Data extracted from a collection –
******

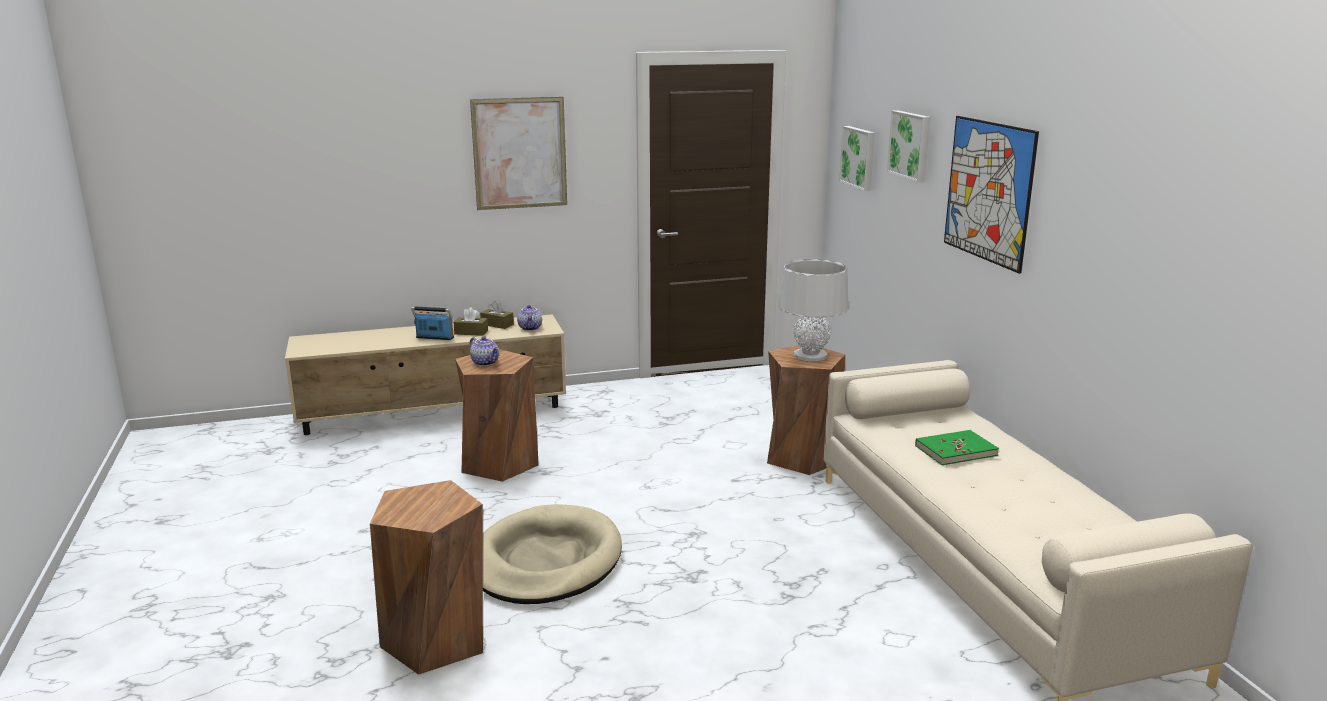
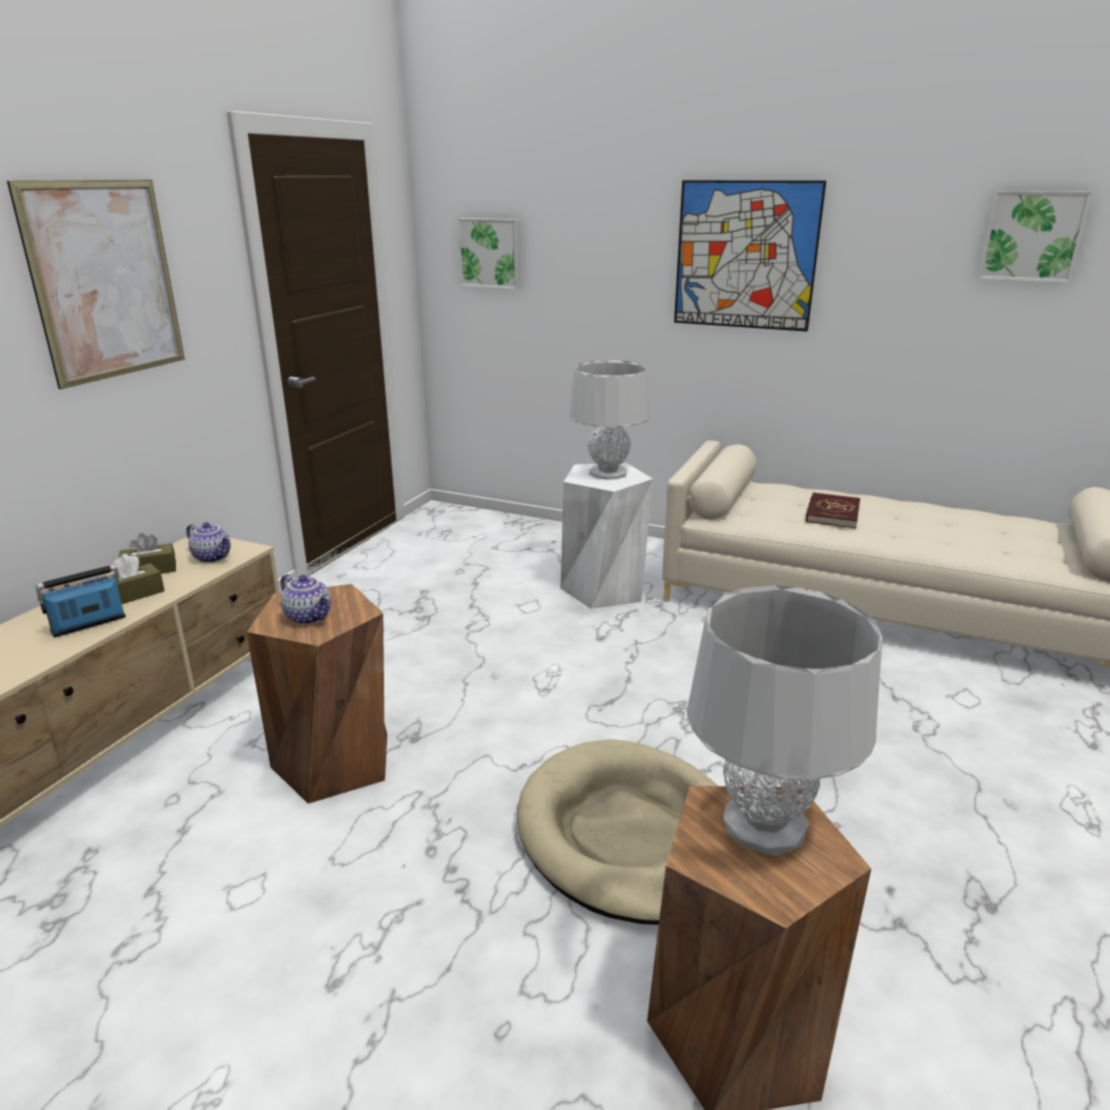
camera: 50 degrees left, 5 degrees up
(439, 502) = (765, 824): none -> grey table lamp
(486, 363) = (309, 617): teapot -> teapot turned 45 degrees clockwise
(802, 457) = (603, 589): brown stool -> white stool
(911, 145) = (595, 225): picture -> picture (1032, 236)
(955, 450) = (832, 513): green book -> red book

******

Required work – Please output all the data exactly as given, with the pictures omitted.

Response for this exercise –
camera: 50 degrees left, 5 degrees up
(439, 502) = (765, 824): none -> grey table lamp
(486, 363) = (309, 617): teapot -> teapot turned 45 degrees clockwise
(802, 457) = (603, 589): brown stool -> white stool
(911, 145) = (595, 225): picture -> picture (1032, 236)
(955, 450) = (832, 513): green book -> red book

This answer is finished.